*** Reading text Section Begins ***

My Elecraft K2/100 S/N 3563 transceiver was built in June 2003 and placed on the air shortly thereafter. Several modifications were made to the SSB adapter board to improve the transceiver's performance on single sideband. These included KI6WX's increased gain and crystal filter bandwidth modifications as well as a few of my own. The following discussion describes the measured performance of my transceiver after these modifications were completed.
Even after modifying the SSB filter bandwidth of my transceiver from the original 2.0 kHz to 2.5 kHz, I remained somewhat dismayed by the quality of my on-air audio on lower sideband. Using a Grundig YB-400 receiver (10 kHz wide bandwidth) as a monitor, no CAL FIL setting seemed appropriate to equalize the audio bandwidth, frequency response, and audio quality on both USB and LSB. USB sounded great, while LSB sounded either muffled or tinny, to my ears at least, with no happy medium. The difference between LSB and USB seemed less pronounced on receive.
Tests with various microphones revealed that if the low-end audio response were rolled off and CAL FIL re-adjusted, better equalization could be obtained between USB and LSB transmitted audio response. In an effort to roll off the low-end, audio coupling capacitor C32 (0.1uF) was reduced to 0.0056uF (ideally 0.0033uF for a 300 Hz cutoff), while C31 (2.2uF) was replaced by a 0.47uF capacitor. After this change, things started sounding better. As an added bonus, the speech compressor and balanced modulator are now less likely going to be driven by audio frequencies that have little or no chance of making it through the sideband filter.
Still curious about the actual audio response of the transceiver on single sideband, I wrote a small computer program under Linux to sweep across the audio spectrum and measure the amplitude of the audio returned through the soundcard. I also built a very simple crystal controlled direct-conversion receiver that included no AGC or filtering of any kind for accurate on-air signal monitoring. The K2 was driven well below the point of ALC action. The data obtained by the sweep was plotted using gnuplot. The results answered some questions, but raised several others in the process.
Figure 1 displays the results of injecting audio directly into Pin 1 of the balanced modulator chip. This effectively bypassed the speech compressor and the audio response characteristics resulting from the series coupling capacitors in the speech amplifier chain.
Ripple in the passband of the SSB crystal filter can easily be seen in this linear plot, but only amounts to about 1.5 dB peak-to-peak, which is quite respectable. Each response is fairly well centered, considering the matching through CAL FIL was done entirely through aural methods. Surprisingly, USB output was found to be 3 dB below that of LSB! Perhaps this is indicative of the balanced modulator receiving less carrier injection from the VXO-controlled carrier oscillator in LSB mode. If this is indeed the case, perhaps it also explains why the precise point of carrier balance is inconsistent between LSB and USB. At any rate, the discrepancy in output level is undoubtedly compensated through ALC action in the transmitter when the K2 is operating under normal operating conditions and power levels.

*** Reading text Section Ends ***

* Work request A
In the passage on the K2 transceiver's sideband audio, give the part from "Tests with various" up to and including "the sideband filter." again, substituting "microphone models" for "microphones".
* Work request B
Pick up the passage on the K2 transceiver's sideband audio after its last sentence and continue it.

*** Raw data Section Begins ***

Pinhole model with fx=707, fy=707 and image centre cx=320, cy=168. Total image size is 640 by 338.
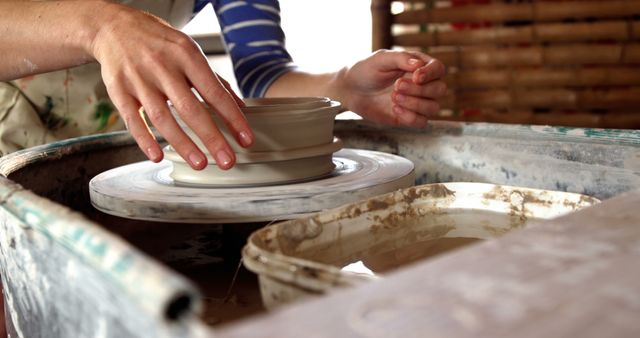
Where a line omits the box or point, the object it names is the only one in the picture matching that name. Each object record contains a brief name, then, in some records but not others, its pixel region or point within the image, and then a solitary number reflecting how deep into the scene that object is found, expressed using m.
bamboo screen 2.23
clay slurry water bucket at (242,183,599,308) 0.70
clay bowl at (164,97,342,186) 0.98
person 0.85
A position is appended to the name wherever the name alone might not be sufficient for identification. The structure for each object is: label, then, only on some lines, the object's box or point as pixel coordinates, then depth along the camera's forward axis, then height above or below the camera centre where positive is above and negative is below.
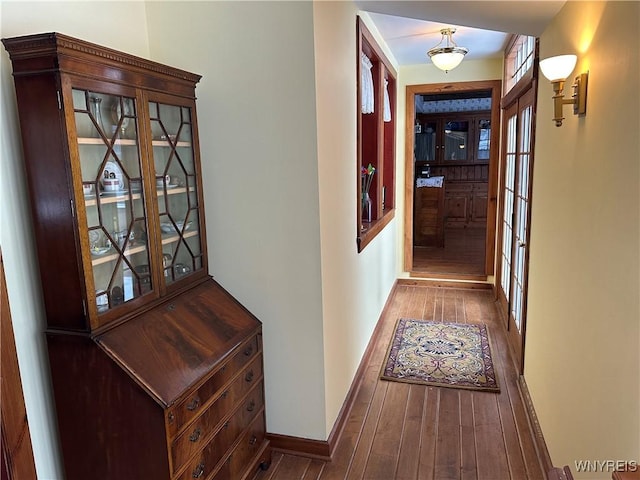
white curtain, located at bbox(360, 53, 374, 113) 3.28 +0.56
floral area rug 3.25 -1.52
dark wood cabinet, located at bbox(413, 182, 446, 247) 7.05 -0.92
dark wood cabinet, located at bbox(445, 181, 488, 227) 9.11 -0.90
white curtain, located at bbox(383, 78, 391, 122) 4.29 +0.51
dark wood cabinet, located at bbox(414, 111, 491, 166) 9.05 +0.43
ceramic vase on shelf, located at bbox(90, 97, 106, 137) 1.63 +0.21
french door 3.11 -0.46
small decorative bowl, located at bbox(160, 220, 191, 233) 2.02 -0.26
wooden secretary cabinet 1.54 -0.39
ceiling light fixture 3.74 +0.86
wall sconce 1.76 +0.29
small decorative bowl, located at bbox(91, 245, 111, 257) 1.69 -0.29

*** Raw data Section Ends ***
*** Raw data Section Begins ***

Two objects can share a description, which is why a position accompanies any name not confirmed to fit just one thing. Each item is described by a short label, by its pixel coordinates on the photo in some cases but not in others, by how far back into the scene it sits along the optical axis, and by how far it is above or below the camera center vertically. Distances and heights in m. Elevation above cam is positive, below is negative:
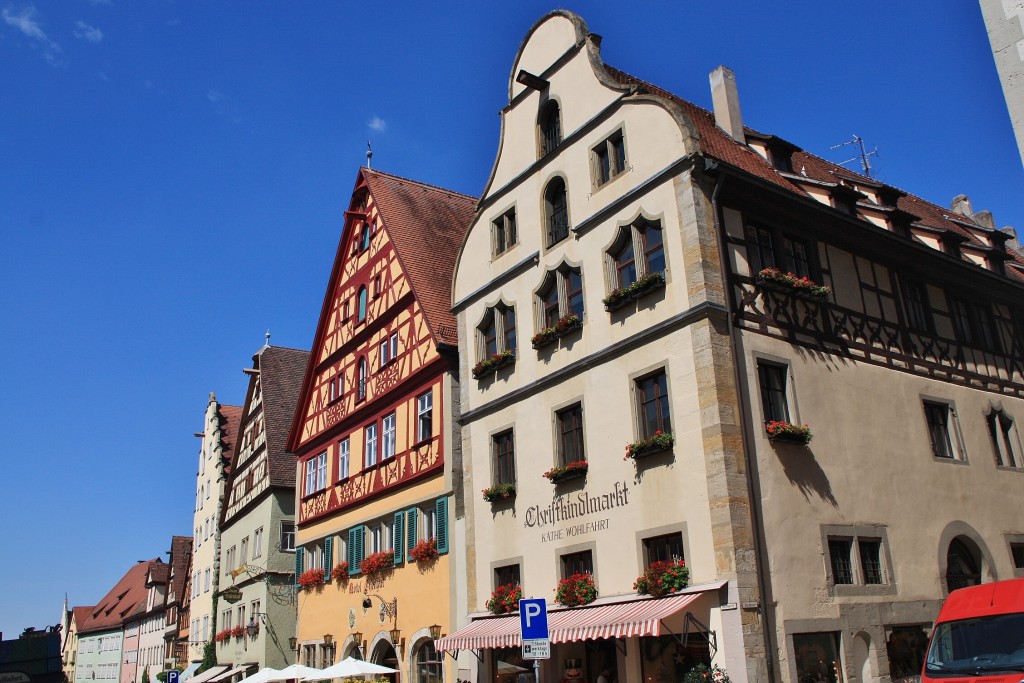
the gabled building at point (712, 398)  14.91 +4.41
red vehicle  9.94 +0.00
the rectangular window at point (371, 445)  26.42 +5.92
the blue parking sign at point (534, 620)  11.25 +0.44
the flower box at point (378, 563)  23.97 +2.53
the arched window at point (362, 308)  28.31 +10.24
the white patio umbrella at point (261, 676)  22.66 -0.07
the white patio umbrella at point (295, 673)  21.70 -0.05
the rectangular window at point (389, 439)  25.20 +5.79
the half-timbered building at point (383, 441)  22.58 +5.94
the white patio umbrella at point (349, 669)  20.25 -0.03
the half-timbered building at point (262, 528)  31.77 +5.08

*** Raw data Section Ends ***

* Exercise answer A
Tests with various microphone models revealed that if the low-end audio response were rolled off and CAL FIL re-adjusted, better equalization could be obtained between USB and LSB transmitted audio response. In an effort to roll off the low-end, audio coupling capacitor C32 (0.1uF) was reduced to 0.0056uF (ideally 0.0033uF for a 300 Hz cutoff), while C31 (2.2uF) was replaced by a 0.47uF capacitor. After this change, things started sounding better. As an added bonus, the speech compressor and balanced modulator are now less likely going to be driven by audio frequencies that have little or no chance of making it through the sideband filter.

* Exercise answer B
Close inspection of this plot also reveals a slight roll off at lower audio frequencies. Perhaps this is due to the effects of C23 (0.33 uF), which supplies an AC ground to the balanced modulator audio input. With a modulator input impedance of 1500 ohms, the value chosen for C23 would result in a 3 dB cutoff of about 300 Hz, which appears consistent with the measured data. More important, however, is the slope of the SSB filter on each side of the passband. On LSB, the low-end cutoff is very sharp, while the high-end cutoff is less abrupt. The absence of a gradual roll off on the low-end can certainly explain the critical nature of CAL FIL adjustments experienced in LSB mode. On USB, the sharp cutoff is on the high-end where less audio energy is present, making its exact placement in the audio spectrum less critical.
The 3 dB bandwidth of the SSB filter was found to be only slightly over 2 kHz, leaving one to wonder what the bandwidth was prior to the crystal filter bandwidth modification.
Next, audio was injected into the microphone connector of the transceiver. The result is a complete, overall picture of the K2's transmitter audio response.
In Figure 2, the effects of the low frequency audio roll-off modifications can be seen, and are most pronounced on the LSB curve, which is the desired result. In particular, the sharp peak on the low frequency end of the response curve is reduced about 1.3 dB, effectively melting it into a broad slope that terminates at the second peak in the filter's response, just above 1000 Hz. Unfortunately, this roll off reduces the already narrow audio bandwidth of the transmitter still further, bringing it under 2 kHz.
Note that the curves made during the second sweep are a bit noisy. The noise is believed to be the result of the speech compressor or related circuitry. Under normal operating conditions, this noise is negligible.
In this test, the transceiver's VFO was swept across the K2's 4 MHz internal "birdie", and the resultant audio from the headphone jack measured through the soundcard. The K2's RS-232 interface was used to sweep the receiver across the frequency range needed for this test.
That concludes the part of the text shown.